Chatham House的2026年3月评估认为,具有约束力的全球AI治理可能只有在一场危机之后才会变得政治上可行。他们建议预先构建治理基础设施——“现成的”框架,在政治意愿具体化时可以快速部署。这令人沮丧但历史上是准确的。巴塞尔III需要2008年金融危机。蒙特利尔议定书需要臭氧层空洞的发现。
GovAI的研究将算力确定为最有前景的治理杠杆——因为它是可检测的、可排除的、可量化的,且通过高度集中的供应链生产。现实的道路不是全球协议,而是国际关系理论家所说的差异化合作:自愿伙伴之间的治理俱乐部,设定通过网络效应创造事实标准的规范。
现在要建设什么
以上分析提出了一个分层策略,不是基于推测,而是基于制度经济学、金融监管和公共资源治理研究实际支持的内容。
首先,接受纯粹的链上治理将会失败。 Lessig的四种模式、Ostrom的八项原则、Hart的不完全契约、以及三十年的DAO实验都指向同一方向。有效治理需要自动执行(智能合约)与法律框架、社区规范和经济激励协同工作。
其次,嵌入可以嵌入的东西。 交易费用、集中度指标、基本的共谋检测——这些适合协议层级的执行。使用sigmoid函数平滑增加成本的渐进费用机制(而非创造磁吸效应的硬阈值),在反垄断经济学和断路器研究中都有充分依据。
第三,为迭代而非完美而建。 巴塞尔协议在35年间经历了四次重大修订。每个版本都解决了前一个版本中发现的失败。
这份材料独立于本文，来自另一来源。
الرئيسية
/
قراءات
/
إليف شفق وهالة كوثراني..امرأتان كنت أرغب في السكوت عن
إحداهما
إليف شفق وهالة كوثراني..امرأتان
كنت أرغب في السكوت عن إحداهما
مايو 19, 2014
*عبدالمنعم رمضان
AI agent经济的治理基础设施应该以同样的预期设计:第一个版本会是错的。
第四,将意义问题视为基础设施而非事后考虑。 没有为目的感、归属感和技能发展进行制度设计的再分配,将以更快的速度和更广的规模产生与去工业化相同的心理损害。
第五,准备危机就绪的治理。 Chatham House说得对,具有约束力的国际AI治理可能需要一场危机。建设性的回应是准备好框架——预先谈判的协议、模块化的治理合约、经过测试的检测系统——在政治窗口打开时可以快速部署。蒙特利尔议定书之所以成功,部分原因是当政治追上时科学已经准备好了。AI治理研究者应该以同样的准备为目标。
这些都不容易。技术的发展速度超过了制度。国际协调问题在重要的时间框架内可能无法解决。最深层的挑战——什么来替代工作作为人类意义的来源——是经济学独自无法回答的问题。
但不完美治理的替代选项不是没有治理。而是由最先建设基础设施的人强加的治理——没有民主投入,没有制度设计,没有对人类后果的关注。这种结果在制度经济学中有个名字。Acemoglu和Robinson称之为攫取性制度——被设计来集中财富和权力的结构,短期内能够产生增长,长期则走向崩溃。
我们正在书写机器经济的制度DNA。嵌入这些协议和合约中的规则,将和塑造工业资本主义的产权法和劳动法一样具有深远影响。问题不是是否治理这一经济,而是这种治理将是被设计的,还是仅仅被继承的。